In a benchmark testing the most advanced class of modern mixture-of-experts (MoE) models, the GB300 NVL72 supports 61,400 concurrent agents per megawatt, averaging 57.5 agents per GPU.
The control group H200 has approximately 2,600 per megawatt and only 1.4 per GPU. There is about a 20-fold difference per megawatt and a 40-fold difference per GPU between the two.
These two numbers also have different levels of value.
Per megawatt measures how much agent capacity you can buy with the same amount of electricity—a measure of energy efficiency; per GPU measures the service density of a single card—a measure of hardware performance.
With these two numbers, you can directly calculate how large an agent application your available electricity budget can support.
The leaderboard features not only NVIDIA’s GB300 but also AMD’s MI355X, with single cards, complete systems, and entire racks all displayed side by side in competition.
The first batch of results revealed two clear patterns.
Rule 1: Rack-level systems are inherently more cost-effective, as they can better distribute inference workloads across more GPUs, outperforming single-node systems in both raw computational power and efficiency per megawatt.
Rule 2: The leap from Hopper to Blackwell has elevated the system’s concurrent capacity to an entirely new level—not just minor improvements.
From single-card to rack-level system victory
From the H200 to the GB300, this appears to be a leap in single-GPU performance—it’s actually a system-level victory.
More importantly, the GB300 NVL72 connects 72 GPUs into a single rack-scale unit using NVLink.
For such a large mixture-of-experts model, the key is this: the model can be fully distributed, with experts allocated across entire GPUs to execute in parallel, rather than being crammed onto a single card.
The CUDA cores have been further optimized to overlap communication and computation across experts, quietly absorbing the overhead of coordinating experts into computational power rather than adding to latency.
TensorRT-LLM ensures efficiency as concurrent sessions continue to increase, for example, by separating input processing from output generation and optimizing each independently.
In simple terms, this test result is the combined outcome of hardware, connectivity, and the software stack.

GB300 NVL72 rack.

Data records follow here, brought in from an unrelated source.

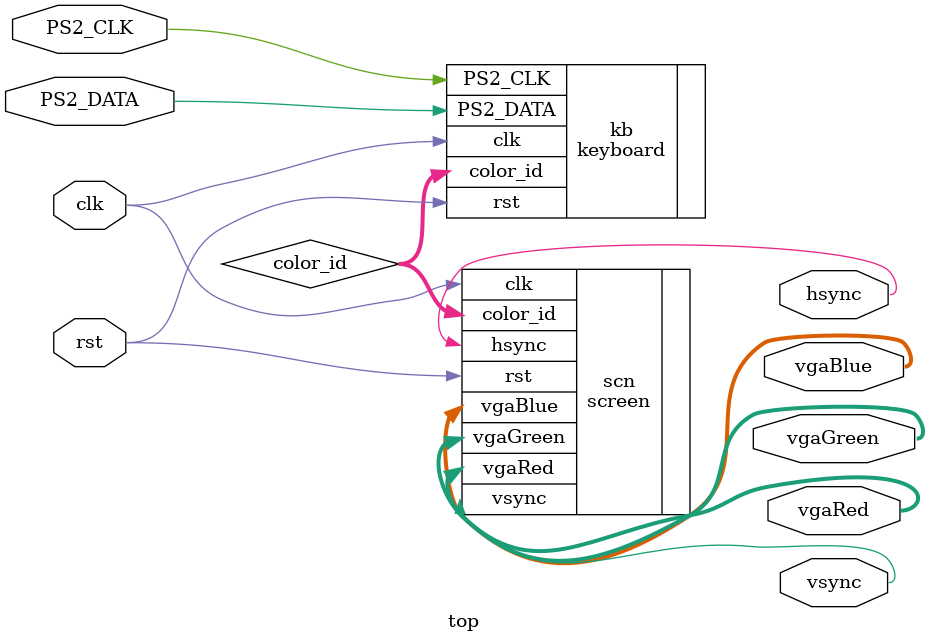
<source format=v>
module top (
  input wire clk, rst,
  inout wire PS2_DATA,
  inout wire PS2_CLK,
  output wire [3:0] vgaRed,
  output wire [3:0] vgaGreen,
  output wire [3:0] vgaBlue,
  output wire hsync, vsync
);
  wire [3:0] color_id;

  screen scn (.clk(clk), .rst(rst), .color_id(color_id),
              .vgaRed(vgaRed), .vgaGreen(vgaGreen), .vgaBlue(vgaBlue),
              .hsync(hsync), .vsync(vsync));

  keyboard kb (.PS2_DATA(PS2_DATA), .PS2_CLK(PS2_CLK),
	             .rst(rst), .clk(clk), .color_id(color_id));

endmodule
</source>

Seventy-two GPUs connected via NVLink to form a single high-bandwidth unit—this is the hardware foundation that enables 60,000 agents to operate in coordination.
Soldering 72 cards together into a single high-bandwidth unit enables each GPU to rapidly share parameters, KV caches, and intermediate results—this is the foundation that allows 60,000 agents to run in coordination.
Several boundaries that cannot be overlooked
There are a few points to note: do not equate benchmarking with real-world production conditions.
First, the number 60,000 does not mean that a single machine is running 60,000 independent large models simultaneously.
This is a concurrent session simulation under the baseline definition, where each agent follows a pre-recorded trajectory, and tool calls are not actually executed but instead simulated with a fixed amount of CPU time.
This design is intended to ensure that the final result reflects only differences in hashing power, but it cannot be directly equated to the actual service capacity deliverable in a real production environment.
Second, the benchmark performance is not a production service agreement.
Artificial Analysis itself acknowledges that this is a rapidly evolving snapshot of cutting-edge performance, with each system still having untapped potential; results will continue to improve as software optimizations advance.
Third, AA-AgentPerf is currently a standard proposed by a single institution.
It’s too early to tell whether it will eventually become an industry-wide standard like MLPerf.